*EXERCISE DIRECTIONS:* Lay out the lines of the entries as a Markdown table with the columns Row and Line, one numbered row per line and blank lines skipped. Begin at the first line of the entries, stop after the line that has "## 9. Legal & Compliance", and leave the pictures out.

»»

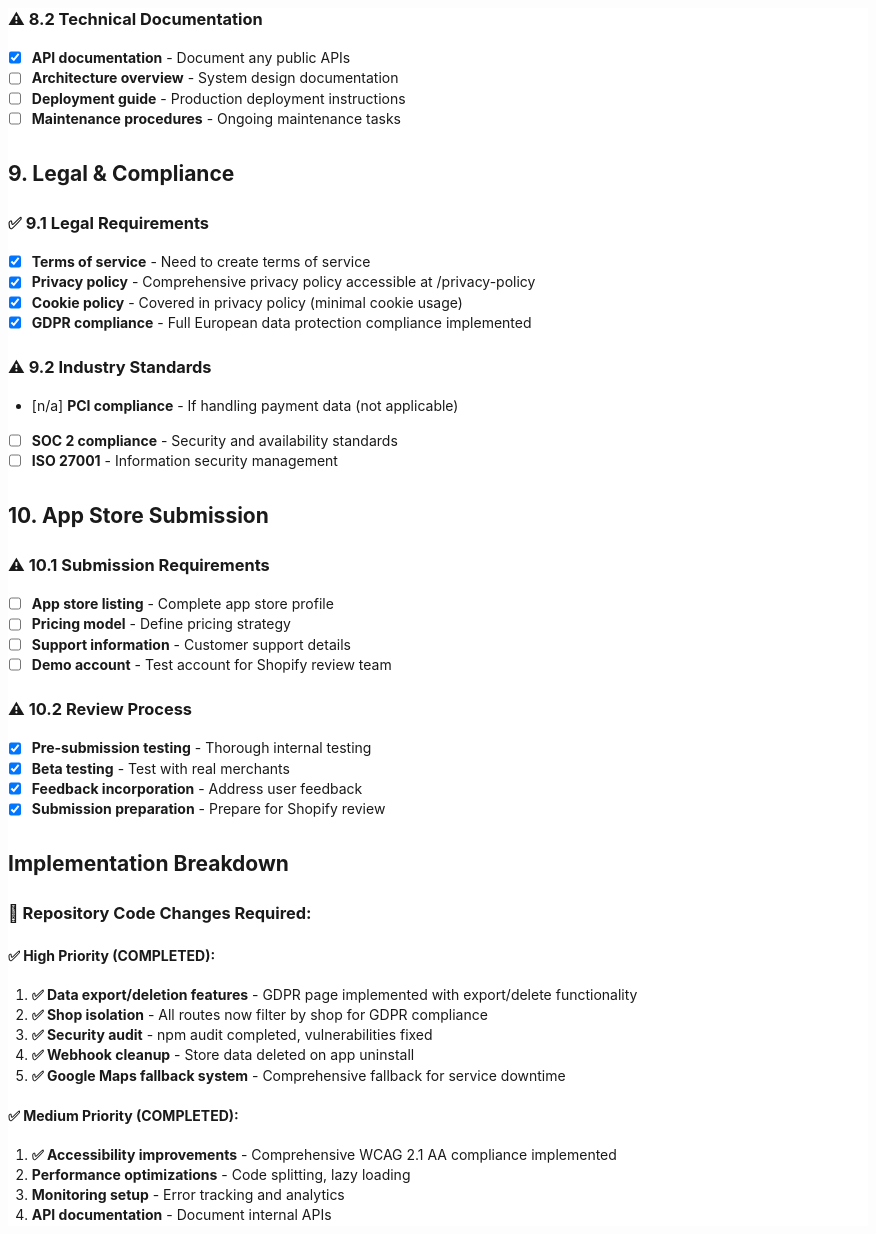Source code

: ### ⚠️ 8.2 Technical Documentation
- [x] **API documentation** - Document any public APIs
- [ ] **Architecture overview** - System design documentation
- [ ] **Deployment guide** - Production deployment instructions
- [ ] **Maintenance procedures** - Ongoing maintenance tasks

## 9. Legal & Compliance

### ✅ 9.1 Legal Requirements
- [x] **Terms of service** - Need to create terms of service
- [x] **Privacy policy** - Comprehensive privacy policy accessible at /privacy-policy
- [x] **Cookie policy** - Covered in privacy policy (minimal cookie usage)
- [x] **GDPR compliance** - Full European data protection compliance implemented

### ⚠️ 9.2 Industry Standards
- [n/a] **PCI compliance** - If handling payment data (not applicable)
- [ ] **SOC 2 compliance** - Security and availability standards
- [ ] **ISO 27001** - Information security management

## 10. App Store Submission

### ⚠️ 10.1 Submission Requirements
- [ ] **App store listing** - Complete app store profile
- [ ] **Pricing model** - Define pricing strategy
- [ ] **Support information** - Customer support details
- [ ] **Demo account** - Test account for Shopify review team

### ⚠️ 10.2 Review Process
- [x] **Pre-submission testing** - Thorough internal testing
- [x] **Beta testing** - Test with real merchants
- [x] **Feedback incorporation** - Address user feedback
- [x] **Submission preparation** - Prepare for Shopify review

## Implementation Breakdown

### 🔧 Repository Code Changes Required:

#### ✅ High Priority (COMPLETED):
1. **✅ Data export/deletion features** - GDPR page implemented with export/delete functionality
2. **✅ Shop isolation** - All routes now filter by shop for GDPR compliance
3. **✅ Security audit** - npm audit completed, vulnerabilities fixed
4. **✅ Webhook cleanup** - Store data deleted on app uninstall
5. **✅ Google Maps fallback system** - Comprehensive fallback for service downtime

#### ✅ Medium Priority (COMPLETED):
1. **✅ Accessibility improvements** - Comprehensive WCAG 2.1 AA compliance implemented
2. **Performance optimizations** - Code splitting, lazy loading
3. **Monitoring setup** - Error tracking and analytics
4. **API documentation** - Document internal APIs
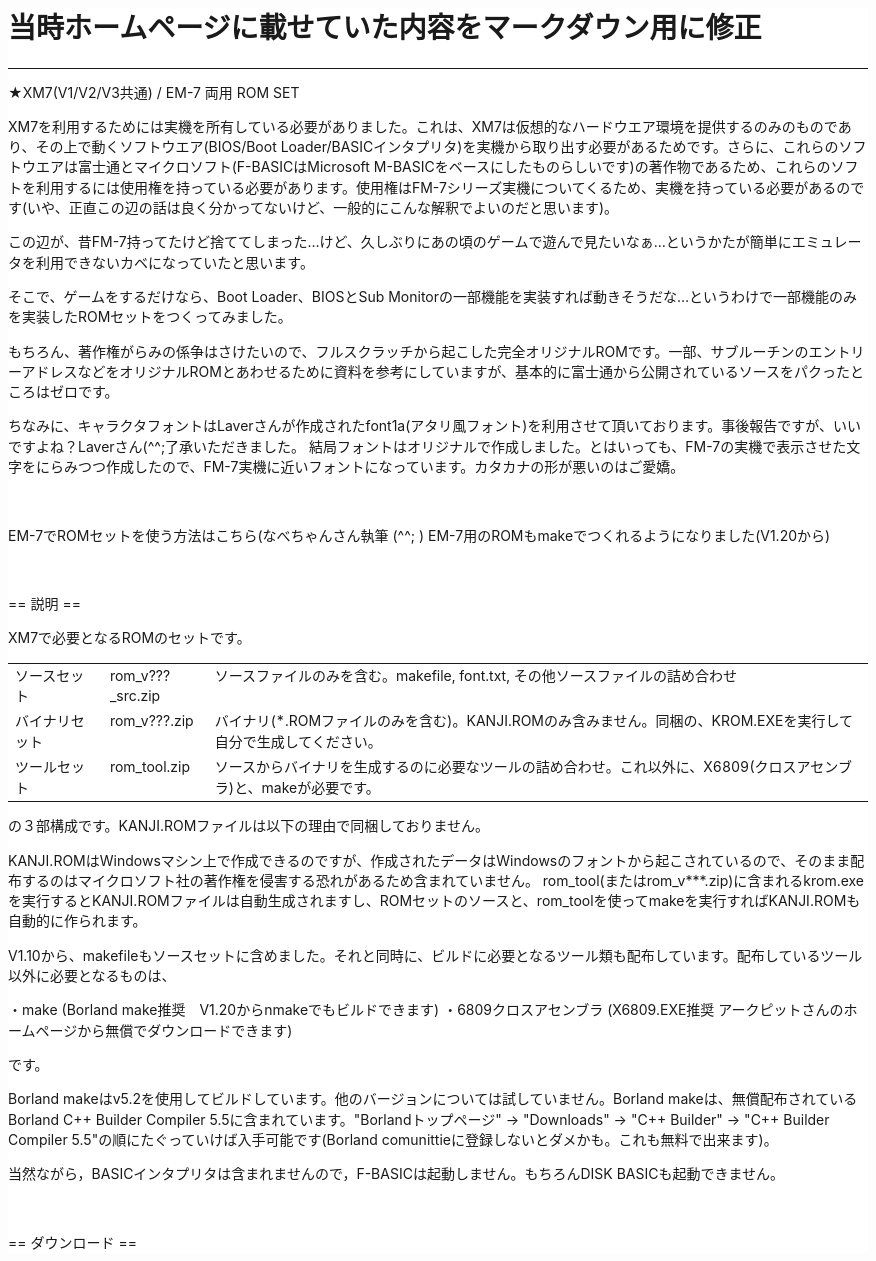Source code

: # 当時ホームページに載せていた内容をマークダウン用に修正
---

★XM7(V1/V2/V3共通) / EM-7 両用 ROM SET

XM7を利用するためには実機を所有している必要がありました。これは、XM7は仮想的なハードウエア環境を提供するのみのものであり、その上で動くソフトウエア(BIOS/Boot Loader/BASICインタプリタ)を実機から取り出す必要があるためです。さらに、これらのソフトウエアは富士通とマイクロソフト(F-BASICはMicrosoft M-BASICをベースにしたものらしいです)の著作物であるため、これらのソフトを利用するには使用権を持っている必要があります。使用権はFM-7シリーズ実機についてくるため、実機を持っている必要があるのです(いや、正直この辺の話は良く分かってないけど、一般的にこんな解釈でよいのだと思います)。

この辺が、昔FM-7持ってたけど捨ててしまった…けど、久しぶりにあの頃のゲームで遊んで見たいなぁ…というかたが簡単にエミュレータを利用できないカベになっていたと思います。

そこで、ゲームをするだけなら、Boot Loader、BIOSとSub Monitorの一部機能を実装すれば動きそうだな…というわけで一部機能のみを実装したROMセットをつくってみました。

もちろん、著作権がらみの係争はさけたいので、フルスクラッチから起こした完全オリジナルROMです。一部、サブルーチンのエントリーアドレスなどをオリジナルROMとあわせるために資料を参考にしていますが、基本的に富士通から公開されているソースをパクったところはゼロです。

ちなみに、キャラクタフォントはLaverさんが作成されたfont1a(アタリ風フォント)を利用させて頂いております。事後報告ですが、いいですよね？Laverさん(^^;了承いただきました。 結局フォントはオリジナルで作成しました。とはいっても、FM-7の実機で表示させた文字をにらみつつ作成したので、FM-7実機に近いフォントになっています。カタカナの形が悪いのはご愛嬌。

　

EM-7でROMセットを使う方法はこちら(なべちゃんさん執筆 (^^; )  EM-7用のROMもmakeでつくれるようになりました(V1.20から)

　

== 説明 ==

XM7で必要となるROMのセットです。

| | | |
|---|---|---|
|ソースセット|rom_v???_src.zip|ソースファイルのみを含む。makefile, font.txt, その他ソースファイルの詰め合わせ|
|バイナリセット|rom_v???.zip|バイナリ(*.ROMファイルのみを含む)。KANJI.ROMのみ含みません。同梱の、KROM.EXEを実行して自分で生成してください。|
|ツールセット|rom_tool.zip|ソースからバイナリを生成するのに必要なツールの詰め合わせ。これ以外に、X6809(クロスアセンブラ)と、makeが必要です。|
の３部構成です。KANJI.ROMファイルは以下の理由で同梱しておりません。

KANJI.ROMはWindowsマシン上で作成できるのですが、作成されたデータはWindowsのフォントから起こされているので、そのまま配布するのはマイクロソフト社の著作権を侵害する恐れがあるため含まれていません。
rom_tool(またはrom_v***.zip)に含まれるkrom.exeを実行するとKANJI.ROMファイルは自動生成されますし、ROMセットのソースと、rom_toolを使ってmakeを実行すればKANJI.ROMも自動的に作られます。

V1.10から、makefileもソースセットに含めました。それと同時に、ビルドに必要となるツール類も配布しています。配布しているツール以外に必要となるものは、

・make (Borland make推奨　V1.20からnmakeでもビルドできます)
・6809クロスアセンブラ (X6809.EXE推奨 アークピットさんのホームページから無償でダウンロードできます)

です。

Borland makeはv5.2を使用してビルドしています。他のバージョンについては試していません。Borland makeは、無償配布されているBorland C++ Builder Compiler 5.5に含まれています。"Borlandトップページ" → "Downloads" → "C++ Builder" → "C++ Builder Compiler 5.5"の順にたぐっていけば入手可能です(Borland comunittieに登録しないとダメかも。これも無料で出来ます)。

当然ながら，BASICインタプリタは含まれませんので，F-BASICは起動しません。もちろんDISK BASICも起動できません。

　

== ダウンロード ==
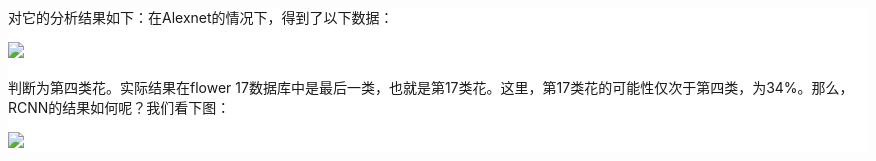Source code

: 对它的分析结果如下：在Alexnet的情况下，得到了以下数据：

![](https://images2015.cnblogs.com/blog/960185/201607/960185-20160706173642327-2037991825.png)

判断为第四类花。实际结果在flower 17数据库中是最后一类，也就是第17类花。这里，第17类花的可能性仅次于第四类，为34%。那么，RCNN的结果如何呢？我们看下图：

![](https://images2015.cnblogs.com/blog/960185/201607/960185-20160706173951999-1834645581.png)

««

*EXERCISE SOLUTION:*
| Row | Line |
|---|---|
| 1 | Source code |
| 2 | : ### ⚠️ 8.2 Technical Documentation |
| 3 | - [x] **API documentation** - Document any public APIs |
| 4 | - [ ] **Architecture overview** - System design documentation |
| 5 | - [ ] **Deployment guide** - Production deployment instructions |
| 6 | - [ ] **Maintenance procedures** - Ongoing maintenance tasks |
| 7 | ## 9. Legal & Compliance |